NGINX Reverse Proxy Causes 502 Errors On Some Page

2019-08-03 16:44发布

问题:

I have a Node.js/Express application running on an Ubuntu server. It sits behind an NGINX reverse proxy that passes traffic on port 80 (or 443 for ssl) to the application's port.

I've recently had an issue where for no identifiable reason, traffic trying to access / will eventually get a 504 error and timeout. As a test, I increased the timeout and am now getting a 502 error. I can access some other routes on my application, /login for example, with no problems.

When I restart my Express application, my app runs fine with no issues, usually for a few days until this happens again. Viewing the logs for my Express app, a good request looks something like:

GET / 200 15.786 ms - 1214

Whereas requests that aren't responding properly look like this:

GET / - - ms - -

This application has been running properly for about 13 months with no issues, this issue has arisen with no prompting. I haven't pushed any updates within the time that this has occurred.

Here is my NGINX config (modified a bit for security, e.g. example.com)

upstream site_upstream {
    server 127.0.0.1:3000;
}

server {
    listen 80;
    listen 443 ssl;

    server_name example.com;
    ssl_certificate /etc/nginx/ssl/nginx.crt;
    ssl_certificate_key /etc/nginx/ssl/nginx.key;

    location / {
        proxy_pass http://site_upstream;
        proxy_http_version 1.1;
        proxy_set_header Upgrade $http_upgrade;
        proxy_set_header Connection 'upgrade';
        proxy_set_header Host $host;
        proxy_cache_bypass $http_upgrade;
        proxy_redirect http://rpa_upstream https://example.com;
    }
}

I am unsure of if this an issue with my NGINX config or with my application itself as neither of my configurations have changed.

回答1:

It sounds like a memory leak in either nginx or your Node application. If it starts to work again after restarting your Node application but without restarting nginx then it seems it's a problem with your Node app.

Try also accessing your app directly without a proxy to see what problems do you have in that case. You can sometimes get more detailed info that way in your browser's developer tools or with command-line tools like curl or benchmarks like Apache ab. Running heavy benchmarks with ab can help you spot the problems more quickly instead of waiting.

Of course it's hard to say what's exactly the problem when you don't show any code.

If it was working fine before, and if you didn't upgrade anything (your app, any Node modules, or Node itself) during that time, then maybe your traffic increased slightly and now you start seeing the problems that were not manifesting before. Or maybe your system now uses more RAM for other tasks and the memory leak starts to be a problem quicker than before.

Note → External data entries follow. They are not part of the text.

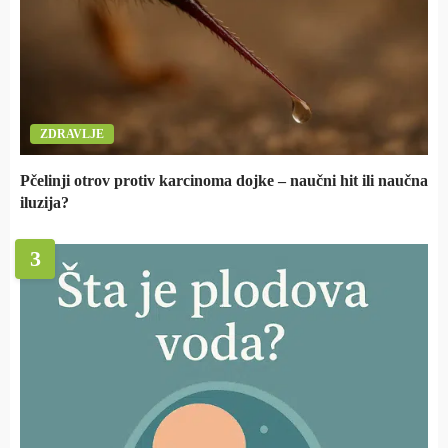
ZDRAVLJE
Pčelinji otrov protiv karcinoma dojke – naučni hit ili naučna
iluzija?
3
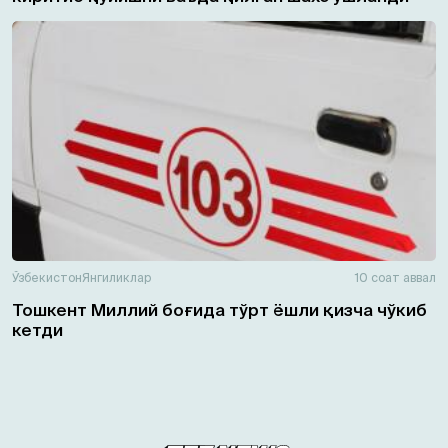
Ўзбекистон
Янгиликлар
10 соат аввал
Тошкент Миллий боғида тўрт ёшли қизча чўкиб
кетди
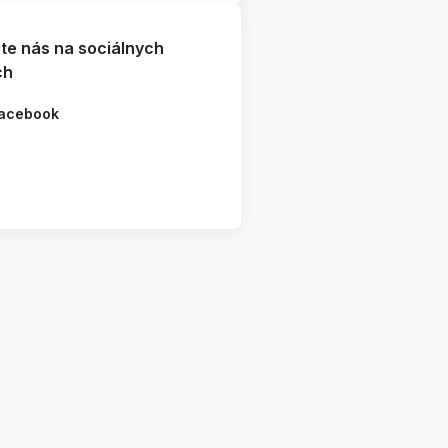
jte nás na sociálnych
ch
acebook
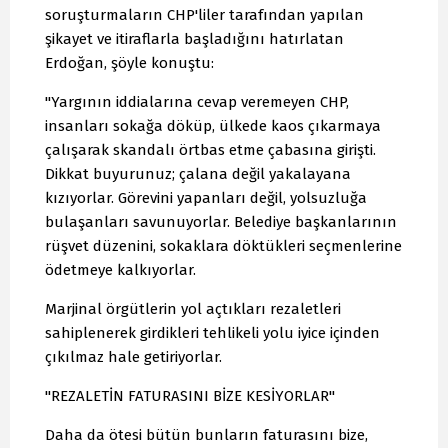
soruşturmaların CHP'liler tarafından yapılan
şikayet ve itiraflarla başladığını hatırlatan
Erdoğan, şöyle konuştu:
"Yargının iddialarına cevap veremeyen CHP,
insanları sokağa döküp, ülkede kaos çıkarmaya
çalışarak skandalı örtbas etme çabasına girişti.
Dikkat buyurunuz; çalana değil yakalayana
kızıyorlar. Görevini yapanları değil, yolsuzluğa
bulaşanları savunuyorlar. Belediye başkanlarının
rüşvet düzenini, sokaklara döktükleri seçmenlerine
ödetmeye kalkıyorlar.
Marjinal örgütlerin yol açtıkları rezaletleri
sahiplenerek girdikleri tehlikeli yolu iyice içinden
çıkılmaz hale getiriyorlar.
"REZALETİN FATURASINI BİZE KESİYORLAR"
Daha da ötesi bütün bunların faturasını bize,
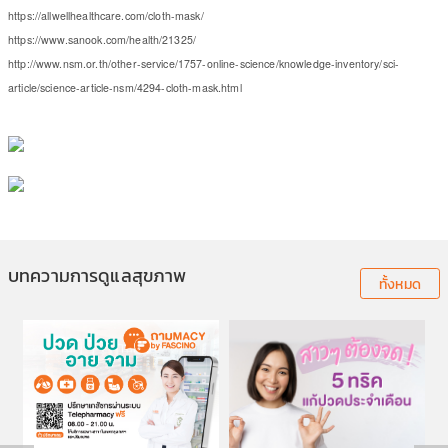
https://allwellhealthcare.com/cloth-mask/
https://www.sanook.com/health/21325/
http://www.nsm.or.th/other-service/1757-online-science/knowledge-inventory/sci-
article/science-article-nsm/4294-cloth-mask.html
บทความการดูแลสุขภาพ
ทั้งหมด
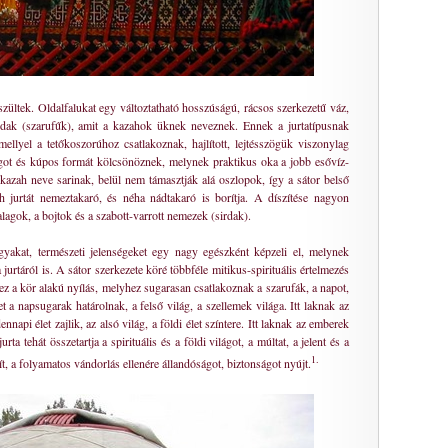
szültek. Oldalfalukat egy változtatható hosszúságú, rácsos szerkezetű váz,
rudak (szarufűk), amit a kazahok üknek neveznek. Ennek a jurtatípusnak
mellyel a tetőkoszorúhoz csatlakoznak, hajlított, lejtésszögük viszonylag
ot és kúpos formát kölcsönöznek, melynek praktikus oka a jobb esővíz-
kazah neve sarinak, belül nem támasztják alá oszlopok, így a sátor belső
h jurtát nemeztakaró, és néha nádtakaró is borítja. A díszítése nagyon
zalagok, a bojtok és a szabott-varrott nemezek (sirdak).
gyakat, természeti jelenségeket egy nagy egészként képzeli el, melynek
jurtáról is. A sátor szerkezete köré többféle mitikus-spirituális értelmezés
 ez a kör alakú nyílás, melyhez sugarasan csatlakoznak a szarufák, a napot,
et a napsugarak határolnak, a felső világ, a szellemek világa. Itt laknak az
nnapi élet zajlik, az alsó világ, a földi élet színtere. Itt laknak az emberek
urta tehát összetartja a spirituális és a földi világot, a múltat, a jelent és a
1.
sít, a folyamatos vándorlás ellenére állandóságot, biztonságot nyújt.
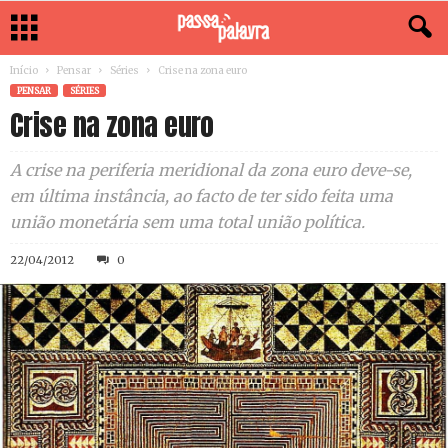
Início
Pensar
Séries
Crise na zona euro
PENSAR
SÉRIES
Crise na zona euro
A crise na periferia meridional da zona euro deve-se,
em última instância, ao facto de ter sido feita uma
união monetária sem uma total união política.
22/04/2012
0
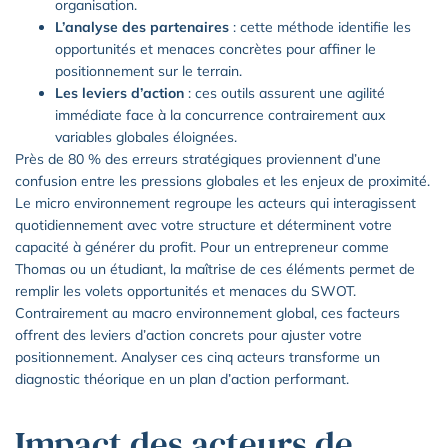
organisation.
L’analyse des partenaires
: cette méthode identifie les
opportunités et menaces concrètes pour affiner le
positionnement sur le terrain.
Les leviers d’action
: ces outils assurent une agilité
immédiate face à la concurrence contrairement aux
variables globales éloignées.
Près de 80 % des erreurs stratégiques proviennent d’une
confusion entre les pressions globales et les enjeux de proximité.
Le micro environnement regroupe les acteurs qui interagissent
quotidiennement avec votre structure et déterminent votre
capacité à générer du profit. Pour un entrepreneur comme
Thomas ou un étudiant, la maîtrise de ces éléments permet de
remplir les volets opportunités et menaces du SWOT.
Contrairement au macro environnement global, ces facteurs
offrent des leviers d’action concrets pour ajuster votre
positionnement. Analyser ces cinq acteurs transforme un
diagnostic théorique en un plan d’action performant.
Impact des acteurs de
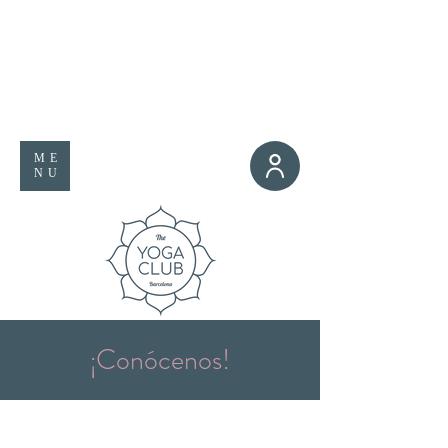
ME
NU
¡Conócenos!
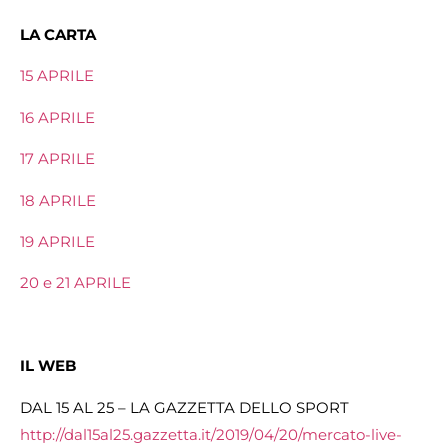
LA CARTA
15 APRILE
16 APRILE
17 APRILE
18 APRILE
19 APRILE
20 e 21 APRILE
IL WEB
DAL 15 AL 25 – LA GAZZETTA DELLO SPORT
http://dal15al25.gazzetta.it/2019/04/20/mercato-live-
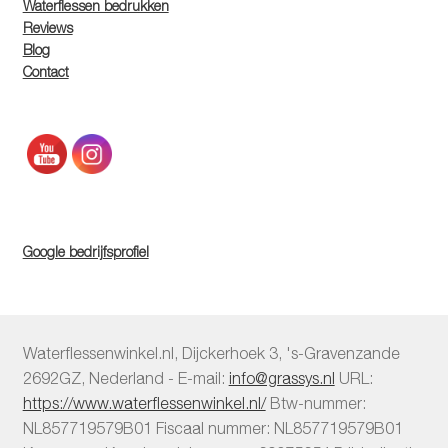
Waterflessen bedrukken
Reviews
Blog
Contact
Google bedrijfsprofiel
Waterflessenwinkel.nl
,
Dijckerhoek 3
,
's-Gravenzande
2692GZ
,
Nederland
-
E-mail:
info@grassys.nl
URL:
https://www.waterflessenwinkel.nl/
Btw-nummer:
NL857719579B01
Fiscaal nummer:
NL857719579B01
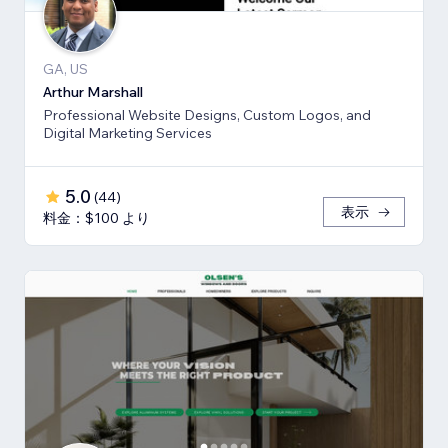
GA, US
Arthur Marshall
Professional Website Designs, Custom Logos, and
Digital Marketing Services
5.0
(
44
)
表示
料金：$100 より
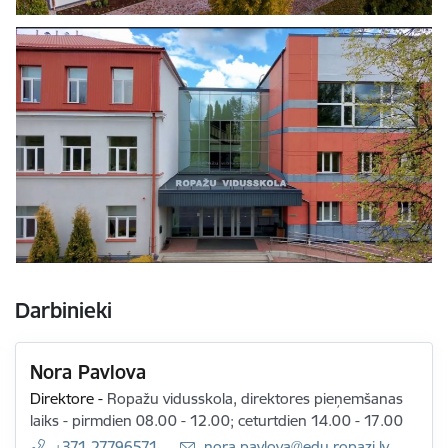
Darbinieki
Nora Pavlova
Direktore
-
Ropažu vidusskola, direktores pieņemšanas
laiks - pirmdien 08.00 - 12.00; ceturtdien 14.00 - 17.00
+371 27796571
E-pasts:
nora.pavlova@edu.ropazi.lv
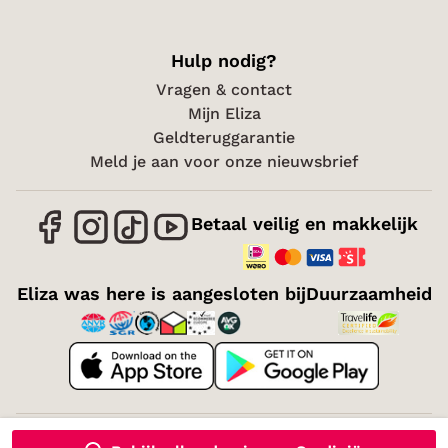
Hulp nodig?
Vragen & contact
Mijn Eliza
Geldteruggarantie
Meld je aan voor onze nieuwsbrief
Betaal veilig en makkelijk
Eliza was here is aangesloten bij
Duurzaamheid
Over mij
Vacatures
Voorwaarden
Cookies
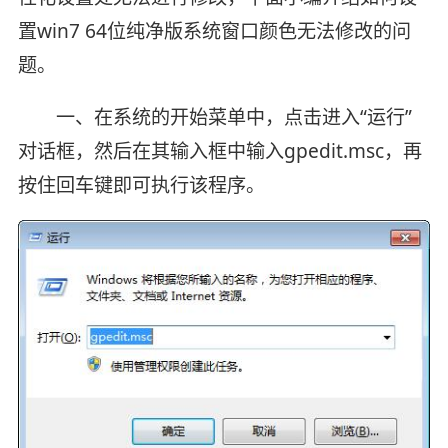
置win7 64位纯净版系统窗口颜色无法修改的问
题。
一、在系统的开始菜单中，点击进入“运行”
对话框，然后在其输入框中输入gpedit.msc，再
按住回车键即可执行该程序。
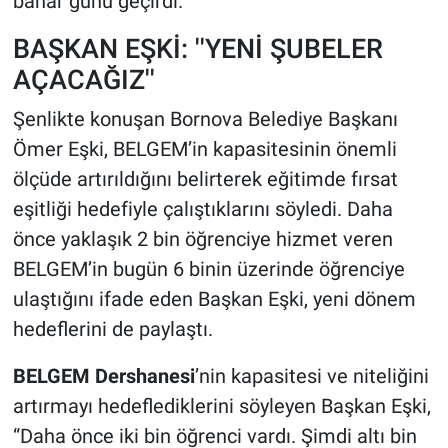
bahar günü geçirdi.
BAŞKAN EŞKİ: ''YENİ ŞUBELER
AÇACAĞIZ''
Şenlikte konuşan Bornova Belediye Başkanı
Ömer Eşki, BELGEM’in kapasitesinin önemli
ölçüde artırıldığını belirterek eğitimde fırsat
eşitliği hedefiyle çalıştıklarını söyledi. Daha
önce yaklaşık 2 bin öğrenciye hizmet veren
BELGEM’in bugün 6 binin üzerinde öğrenciye
ulaştığını ifade eden Başkan Eşki, yeni dönem
hedeflerini de paylaştı.
BELGEM Dershanesi
’nin kapasitesi ve niteliğini
artırmayı hedeflediklerini söyleyen Başkan Eşki,
“Daha önce iki bin öğrenci vardı. Şimdi altı bin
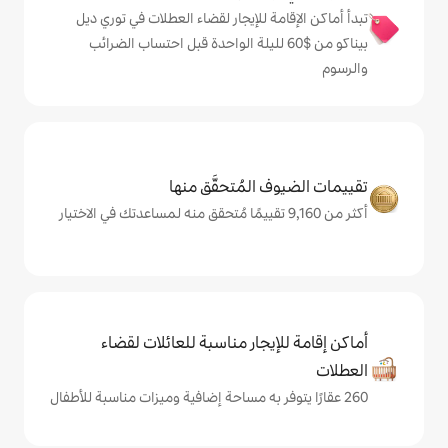
 للإيجار لقضاء العطلات في توري ديل
كو من $‏60 لليلة الواحدة قبل احتساب الضرائب
المُتحقَّق منها
يجار مناسبة للعائلات لقضاء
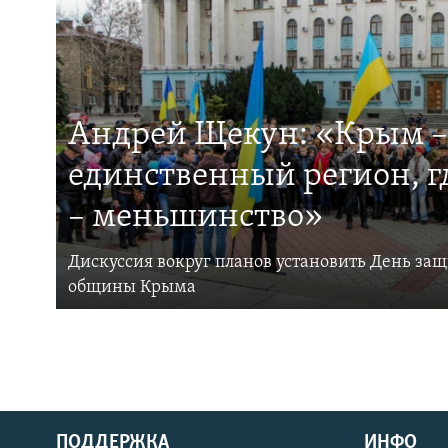
Андрей Щекун: «Крым –
единственный регион, 
– меньшинство»
Дискуссия вокруг планов установить День за
общины Крыма
ПОДДЕРЖКА
ИНФО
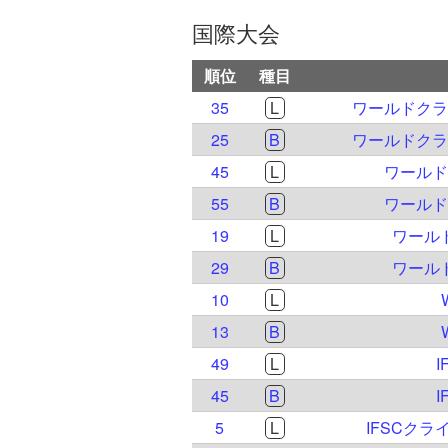
国際大会
順位
種目
35
L
ワールドクラ
25
B
ワールドクラ
45
L
ワールド
55
B
ワールド
19
L
ワールド
29
B
ワールド
10
L
13
B
49
L
I
45
B
I
5
L
IFSCクラ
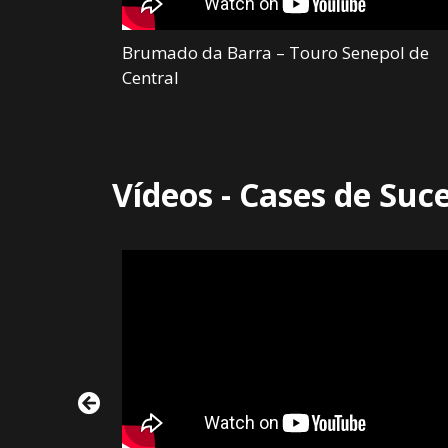
de Central –
Brumado da Barra – Touro Senepol de
Central
Vídeos - Cases de Suc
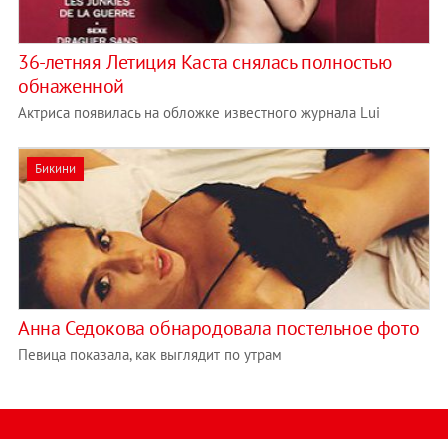
36-летняя Летиция Каста снялась полностью
обнаженной
Актриса появилась на обложке известного журнала Lui
Бикини
Анна Седокова обнародовала постельное фото
Певица показала, как выглядит по утрам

You can start logging data returned by process.memoryUsage() on a regular intervals and see if anything looks problematic.

Also monitor your Node processes with ps, top, htop or other commands, or see the memory usage /proc/PID/status etc.

You can also monitor /proc/meminfo on regular intervals and see if the total memory used in your system is correlated with your application getting unresponsive.

Another thing that may be causing problems is for example conenctions to your database responding slowly or not at all, if you are not handling errors and timeouts inside of your application. Adding more extensive logging (a line entering every route handler, a line before every I/O opertation starts and after every I/O operation either succeeds or fails or times out) should give you some more insight into it.